Jeju Uprising - Reconciliation

Reconciliation

In one of its first official acts, the South Korean National Assembly passed the National Traitors Act in 1948, which among other measures, outlawed the Workers Party of South Korea. For almost fifty years after the massacre it was an arrestable crime followed by beatings, torture and a lengthy prison sentence if any South Korean even mentioned the events of the Jeju uprising. The massacre had been largely ignored by the government. In 1992, President Roh Tae Woo's government sealed up a cave on Mount Halla where the remains of massacre victims had been discovered. But after civil rule was later reinstated in the 1990s, the government made several apologies for the suppression, and efforts are being made to reassess the scope of the incident and compensate the survivors. In April 2006, President Roh Moo-Hyun officially apologized to the people of Jeju Province for this massacre.
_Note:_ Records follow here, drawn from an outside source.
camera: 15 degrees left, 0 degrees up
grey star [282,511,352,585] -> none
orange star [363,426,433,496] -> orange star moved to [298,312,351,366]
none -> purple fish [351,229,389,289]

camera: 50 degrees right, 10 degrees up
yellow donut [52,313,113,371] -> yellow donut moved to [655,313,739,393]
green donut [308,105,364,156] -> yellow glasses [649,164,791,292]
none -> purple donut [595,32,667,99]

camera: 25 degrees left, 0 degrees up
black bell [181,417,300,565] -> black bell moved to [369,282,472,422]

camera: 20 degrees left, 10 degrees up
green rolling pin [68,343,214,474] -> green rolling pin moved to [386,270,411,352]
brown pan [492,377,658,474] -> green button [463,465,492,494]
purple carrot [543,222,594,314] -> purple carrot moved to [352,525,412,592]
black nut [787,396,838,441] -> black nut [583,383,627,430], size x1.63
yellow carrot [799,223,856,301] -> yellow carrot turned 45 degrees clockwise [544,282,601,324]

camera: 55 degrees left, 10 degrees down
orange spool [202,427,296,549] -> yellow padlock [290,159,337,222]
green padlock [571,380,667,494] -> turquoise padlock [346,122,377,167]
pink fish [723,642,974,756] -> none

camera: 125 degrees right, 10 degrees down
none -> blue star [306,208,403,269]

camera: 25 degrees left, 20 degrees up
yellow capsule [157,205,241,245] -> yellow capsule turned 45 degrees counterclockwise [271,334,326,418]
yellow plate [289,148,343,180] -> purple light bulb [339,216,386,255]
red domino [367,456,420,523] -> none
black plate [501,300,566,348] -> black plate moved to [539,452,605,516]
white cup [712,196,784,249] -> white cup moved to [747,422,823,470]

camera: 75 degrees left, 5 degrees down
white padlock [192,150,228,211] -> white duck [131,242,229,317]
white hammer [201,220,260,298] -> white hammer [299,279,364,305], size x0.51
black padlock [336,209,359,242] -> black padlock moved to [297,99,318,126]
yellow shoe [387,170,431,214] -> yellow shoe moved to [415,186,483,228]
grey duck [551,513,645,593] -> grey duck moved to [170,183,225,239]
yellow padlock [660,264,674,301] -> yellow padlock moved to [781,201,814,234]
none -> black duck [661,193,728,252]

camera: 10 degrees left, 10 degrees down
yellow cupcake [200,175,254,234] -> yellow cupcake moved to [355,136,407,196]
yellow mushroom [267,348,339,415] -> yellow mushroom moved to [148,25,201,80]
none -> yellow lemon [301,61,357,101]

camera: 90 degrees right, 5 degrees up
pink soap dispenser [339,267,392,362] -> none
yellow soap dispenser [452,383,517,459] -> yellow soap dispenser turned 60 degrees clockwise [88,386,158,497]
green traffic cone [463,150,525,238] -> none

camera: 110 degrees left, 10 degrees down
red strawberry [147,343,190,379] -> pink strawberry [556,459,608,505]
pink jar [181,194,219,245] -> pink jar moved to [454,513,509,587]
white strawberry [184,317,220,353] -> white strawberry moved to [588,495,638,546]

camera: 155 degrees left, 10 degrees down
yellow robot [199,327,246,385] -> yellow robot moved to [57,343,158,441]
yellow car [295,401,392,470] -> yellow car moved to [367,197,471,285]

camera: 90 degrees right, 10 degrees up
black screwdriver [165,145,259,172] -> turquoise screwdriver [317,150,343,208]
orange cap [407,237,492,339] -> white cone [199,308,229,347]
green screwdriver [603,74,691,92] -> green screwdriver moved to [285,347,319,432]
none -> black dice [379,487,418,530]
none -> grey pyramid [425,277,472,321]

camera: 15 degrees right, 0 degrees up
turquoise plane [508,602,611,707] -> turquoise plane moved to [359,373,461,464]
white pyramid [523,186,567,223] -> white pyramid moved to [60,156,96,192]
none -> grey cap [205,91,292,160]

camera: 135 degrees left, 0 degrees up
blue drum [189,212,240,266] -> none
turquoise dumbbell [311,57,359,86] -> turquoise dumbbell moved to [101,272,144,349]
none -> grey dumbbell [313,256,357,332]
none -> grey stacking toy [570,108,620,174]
In March 2009, The Truth and Reconciliation Commission confirmed its findings that "At least 20,000 people jailed for taking part in the popular uprisings in Jeju, Yeosu and Suncheon, or accused of being communists, were massacred in some 20 prisons across the country," when the Korean War broke out.

South Korea's Truth Commission reported 14,373 victims, 86% at the hands of the security forces and 13.9% at the hands of armed rebels, and estimated that the total death toll was as high as 30,000. Some 70 percent of the island's 230 villages were burned to the ground and over 39,000 houses were destroyed.